При таком подходе внутри рассматриваемой литературной эпохи выделяются три периода, примерно (но только примерно!) совпадающие с теми, что молодой Белинский назвал «Карамзинским», «Пушкинским» и «Смирдинским»[12 - Белинский В. Г. Собр. соч.: В 9 т. М., 1976. Т. 1. С. 121 («Литературные мечтания», 1834).]. Первый приходится на 1790—1800-е годы. В начале его Жуковского на литературной сцене просто нет, но и после имевшего успех «Сельского кладбища», уже создав безусловные шедевры, он, во-первых, не стремится занять первенствующую позицию на Парнасе (более того – временами сомневается в необходимости принять писательскую миссию), а во-вторых, и не воспринимается современниками-сочувственниками как потенциальный лидер. Значимые новации Жуковского (ниже будет сказано о роли ранних элегий и баллад) либо трактуются как «допустимые отклонения» от магистральной линии развития, что задана Карамзиным (таков взгляд литературных союзников, «карамзинистов»), либо попросту игнорируются (неприязнь «архаистов» к Жуковскому вспыхивает позднее, когда он на короткий срок все же решается занять вакансию «первого поэта»).
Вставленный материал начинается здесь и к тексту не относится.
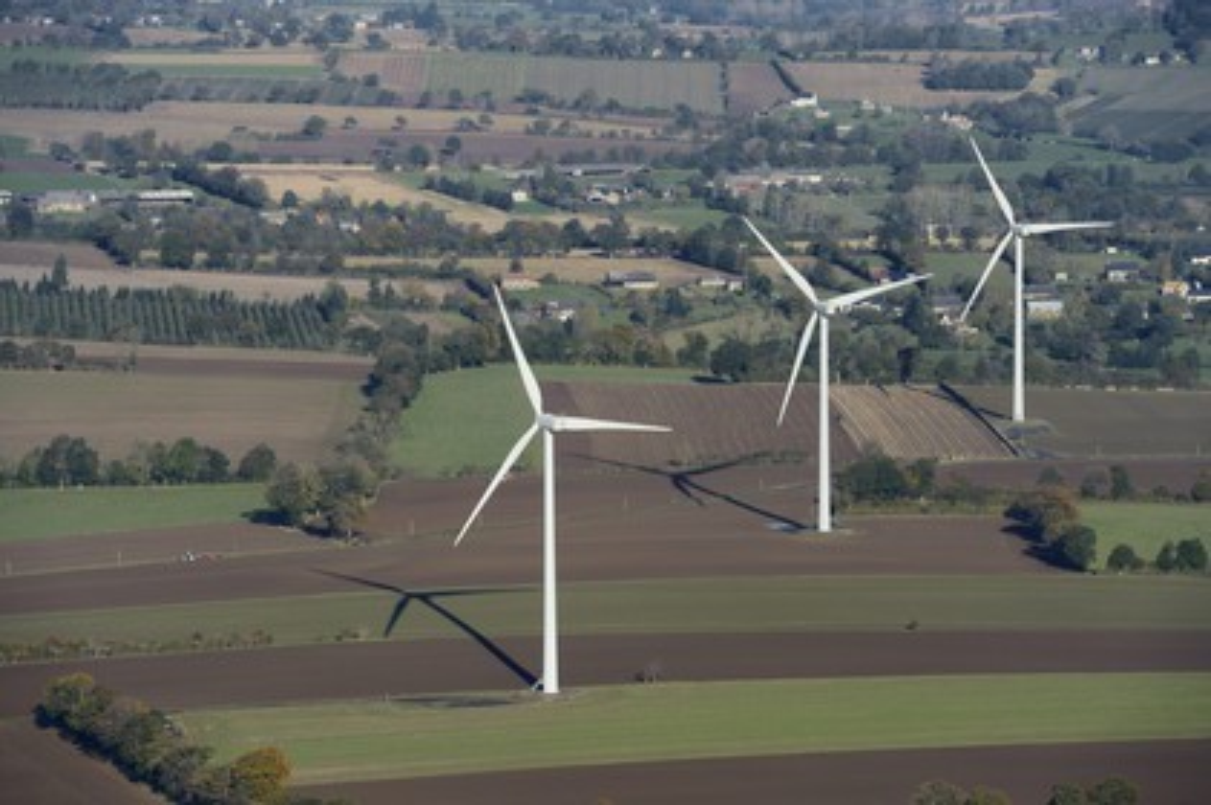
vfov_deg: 7.2
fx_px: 6386
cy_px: 402
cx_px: 606
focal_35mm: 190
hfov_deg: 10.8
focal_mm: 190
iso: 400
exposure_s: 1/1000
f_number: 9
Второй период – собственно то, что привычно именуется нашим «золотым веком» – открывается в 1812–1813 годах триумфами «Певца во стане русских воинов» и «Светланы». Жуковский начинает восприниматься «карамзинистами» как «главный поэт», а его, оказавшаяся победительной стратегия, (сакрализация собственно поэзии, а не личности поэта или особого поэтического языка и соответствующих ему жанров) отзывается в поэтическом самоопределении как сверстников (Батюшков, Денис Давыдов, Козлов усваивают уроки Жуковского по-разному, но именно его пример стимулирует их творческие поиски, что не отменяет возможности полемики – случай Батюшкова – но в едином смысловом поле), так и, что особенно важно, современников младших (лицеисты Дельвиг, Кюхельбекер, Пушкин, составившие «союз поэтов», в поле которого оказываются Баратынский и Языков). Ни резкие выступления против Жуковского в 1815–1824 годах, ни его уклонение от роли первого поэта (символический акт благословения автора «Руслана и Людмилы»), ни сдержанный (в лучшем случае) прием ряда его ключевых сочинений («Овсяный кисель», «Орлеанская дева», «Шильонский узник», проигрывающий на фоне пушкинского «байронизма»), ни его временный отход от поэтического творчества (демонстративная публикация «прощального» стихотворения «Я музу юную, бывало…» в трехтомнике 1824 года), по сути, картины не меняют. Роль «первого поэта» отходит к Пушкину (при этом Жуковскому необходимо вновь и вновь напоминать младшему собрату о его теперешней миссии – письма-наставления Жуковского Пушкину 1824–1826 годов прямо связаны с его временным уходом из поэзии), но сама поэзия остается «священной» («свободной», «бесцельной»).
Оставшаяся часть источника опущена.